The Goslings records also contain one of the earliest cheques in the Barclays archives. At this time, cheques were simple handwritten orders to pay, and in this example Edward Pryce Esq. of Gunley Hall near Welshpool in Wales is writing to his banker Abraham Fowler ‘att the three squirrells in Fleet Street’ asking for the sum of £228 to be paid to William Smith; the payment is also recorded in the ledger.
The four volunteers who have unearthed such incredible detail are all former Barclays colleagues, now retired, who have each given two hours of their time every week for the past three years.
One of them is Alan Thomond, who worked at Barclays for 33 years until retiring in 2000 and has been working on the project since July 2014. “Having indexed 91 ledgers between just the four of us is quite an achievement, though I personally get even more satisfaction at the thought of people being able to make use of the information in them,” he says. “The chance of me seeing the project through to the end is probably a bit slim – but who knows!”
“Many of our retired colleagues worked for Barclays their entire career, and still feel a great deal of loyalty to the organisation,” says Sienkiewicz, whose team approached retired staff living near Group Archives in Manchester. “So we were not altogether surprised to find four committed volunteers.”
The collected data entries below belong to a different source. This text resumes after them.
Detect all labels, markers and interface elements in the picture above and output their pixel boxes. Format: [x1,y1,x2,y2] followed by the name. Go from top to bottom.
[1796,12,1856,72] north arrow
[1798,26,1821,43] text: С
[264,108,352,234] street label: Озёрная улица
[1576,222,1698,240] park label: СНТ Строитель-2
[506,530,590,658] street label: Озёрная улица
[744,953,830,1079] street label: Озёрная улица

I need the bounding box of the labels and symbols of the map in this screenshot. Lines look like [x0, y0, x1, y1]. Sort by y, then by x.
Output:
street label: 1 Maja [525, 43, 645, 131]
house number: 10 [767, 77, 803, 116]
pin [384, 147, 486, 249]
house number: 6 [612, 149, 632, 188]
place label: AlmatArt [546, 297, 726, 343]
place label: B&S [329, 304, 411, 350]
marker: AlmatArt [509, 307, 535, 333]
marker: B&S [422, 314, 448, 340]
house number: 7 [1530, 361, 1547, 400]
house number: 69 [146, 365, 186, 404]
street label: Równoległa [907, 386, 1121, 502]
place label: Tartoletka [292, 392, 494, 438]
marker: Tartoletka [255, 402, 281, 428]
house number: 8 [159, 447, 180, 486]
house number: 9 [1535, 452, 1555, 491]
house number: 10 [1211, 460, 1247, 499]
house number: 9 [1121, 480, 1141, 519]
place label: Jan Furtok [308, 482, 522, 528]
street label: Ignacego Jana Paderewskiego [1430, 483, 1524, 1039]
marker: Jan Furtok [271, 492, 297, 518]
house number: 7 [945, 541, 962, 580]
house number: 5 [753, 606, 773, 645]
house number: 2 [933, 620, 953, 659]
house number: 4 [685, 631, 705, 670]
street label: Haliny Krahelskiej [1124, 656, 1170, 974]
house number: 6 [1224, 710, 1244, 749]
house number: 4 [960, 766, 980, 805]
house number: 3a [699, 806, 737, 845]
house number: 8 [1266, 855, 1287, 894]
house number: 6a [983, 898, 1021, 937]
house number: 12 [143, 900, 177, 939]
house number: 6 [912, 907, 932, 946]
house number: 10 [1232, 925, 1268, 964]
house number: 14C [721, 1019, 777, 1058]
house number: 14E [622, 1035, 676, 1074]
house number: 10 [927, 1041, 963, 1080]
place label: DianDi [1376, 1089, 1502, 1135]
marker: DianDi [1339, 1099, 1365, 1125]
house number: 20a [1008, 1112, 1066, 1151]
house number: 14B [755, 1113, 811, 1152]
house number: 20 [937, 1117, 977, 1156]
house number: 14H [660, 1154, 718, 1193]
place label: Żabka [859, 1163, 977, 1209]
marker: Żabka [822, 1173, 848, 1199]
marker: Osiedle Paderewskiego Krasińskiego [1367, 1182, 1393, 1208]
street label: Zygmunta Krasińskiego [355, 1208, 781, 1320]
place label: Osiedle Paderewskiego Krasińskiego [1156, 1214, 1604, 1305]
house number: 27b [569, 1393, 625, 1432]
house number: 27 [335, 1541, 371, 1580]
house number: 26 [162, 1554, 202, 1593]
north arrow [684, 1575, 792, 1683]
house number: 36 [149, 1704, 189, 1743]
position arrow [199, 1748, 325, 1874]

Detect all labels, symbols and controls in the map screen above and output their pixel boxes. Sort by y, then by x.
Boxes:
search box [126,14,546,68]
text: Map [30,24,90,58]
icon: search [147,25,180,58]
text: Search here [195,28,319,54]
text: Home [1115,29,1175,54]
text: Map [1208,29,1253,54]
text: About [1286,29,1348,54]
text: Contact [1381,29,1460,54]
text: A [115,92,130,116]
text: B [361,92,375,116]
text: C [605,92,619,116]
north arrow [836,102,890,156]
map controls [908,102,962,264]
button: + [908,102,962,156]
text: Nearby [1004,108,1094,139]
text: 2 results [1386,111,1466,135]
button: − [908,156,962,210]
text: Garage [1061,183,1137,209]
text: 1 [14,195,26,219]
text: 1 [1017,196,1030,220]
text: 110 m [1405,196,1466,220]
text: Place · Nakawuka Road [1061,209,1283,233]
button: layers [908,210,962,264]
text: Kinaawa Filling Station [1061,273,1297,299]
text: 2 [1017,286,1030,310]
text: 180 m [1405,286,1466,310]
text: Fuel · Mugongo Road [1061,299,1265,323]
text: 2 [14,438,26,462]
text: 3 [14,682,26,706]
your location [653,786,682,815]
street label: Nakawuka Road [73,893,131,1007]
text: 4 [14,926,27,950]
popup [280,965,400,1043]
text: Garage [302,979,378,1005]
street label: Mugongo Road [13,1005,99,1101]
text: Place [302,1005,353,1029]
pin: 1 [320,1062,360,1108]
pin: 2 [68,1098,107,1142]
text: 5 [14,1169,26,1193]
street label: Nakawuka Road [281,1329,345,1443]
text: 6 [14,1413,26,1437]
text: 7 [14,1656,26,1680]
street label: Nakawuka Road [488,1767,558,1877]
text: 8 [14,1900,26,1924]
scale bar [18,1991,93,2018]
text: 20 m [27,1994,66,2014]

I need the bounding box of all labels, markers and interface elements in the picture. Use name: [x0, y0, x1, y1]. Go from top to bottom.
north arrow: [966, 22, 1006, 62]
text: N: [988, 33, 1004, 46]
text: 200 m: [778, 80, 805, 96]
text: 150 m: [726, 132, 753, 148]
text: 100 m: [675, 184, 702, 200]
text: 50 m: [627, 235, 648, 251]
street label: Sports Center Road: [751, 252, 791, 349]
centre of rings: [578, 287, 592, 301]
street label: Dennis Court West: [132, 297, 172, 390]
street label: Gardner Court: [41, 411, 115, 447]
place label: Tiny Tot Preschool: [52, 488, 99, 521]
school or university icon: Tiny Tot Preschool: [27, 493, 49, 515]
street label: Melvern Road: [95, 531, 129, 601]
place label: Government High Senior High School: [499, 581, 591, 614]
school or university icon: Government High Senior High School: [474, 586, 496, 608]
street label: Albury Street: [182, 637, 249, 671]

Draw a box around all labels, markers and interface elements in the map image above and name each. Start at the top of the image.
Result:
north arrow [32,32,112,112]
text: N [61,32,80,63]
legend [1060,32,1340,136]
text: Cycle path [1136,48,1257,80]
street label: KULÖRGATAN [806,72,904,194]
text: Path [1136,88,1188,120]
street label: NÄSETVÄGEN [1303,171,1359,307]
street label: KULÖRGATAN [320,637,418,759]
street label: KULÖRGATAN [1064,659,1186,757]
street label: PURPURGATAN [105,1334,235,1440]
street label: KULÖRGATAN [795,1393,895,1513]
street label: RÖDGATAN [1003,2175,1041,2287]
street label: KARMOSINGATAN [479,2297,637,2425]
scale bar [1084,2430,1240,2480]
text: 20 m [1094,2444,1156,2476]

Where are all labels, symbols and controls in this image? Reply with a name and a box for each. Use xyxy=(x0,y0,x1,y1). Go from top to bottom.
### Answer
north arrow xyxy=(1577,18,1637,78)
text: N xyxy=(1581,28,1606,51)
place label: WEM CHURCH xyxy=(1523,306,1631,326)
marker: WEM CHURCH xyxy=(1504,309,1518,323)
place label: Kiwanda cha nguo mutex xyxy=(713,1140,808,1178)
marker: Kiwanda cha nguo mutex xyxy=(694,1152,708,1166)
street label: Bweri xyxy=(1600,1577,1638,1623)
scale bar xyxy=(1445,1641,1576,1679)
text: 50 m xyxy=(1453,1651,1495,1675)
Goslings Bank originated in the business of Henry Pinckney, a goldsmith-banker who began trading in about 1650 at the sign of the Three Squirrels, which later became No. 19 Fleet Street, London. The first Gosling partner entered the business in 1742. It later became Goslings and Sharpe, before merging with 19 other banks to become Barclay & Company Limited in 1896.
The site is still a Barclays branch today, and although it was rebuilt at the end of the 19th century, it is thought to be the oldest bank in Britain in terms of continuous operation on one site.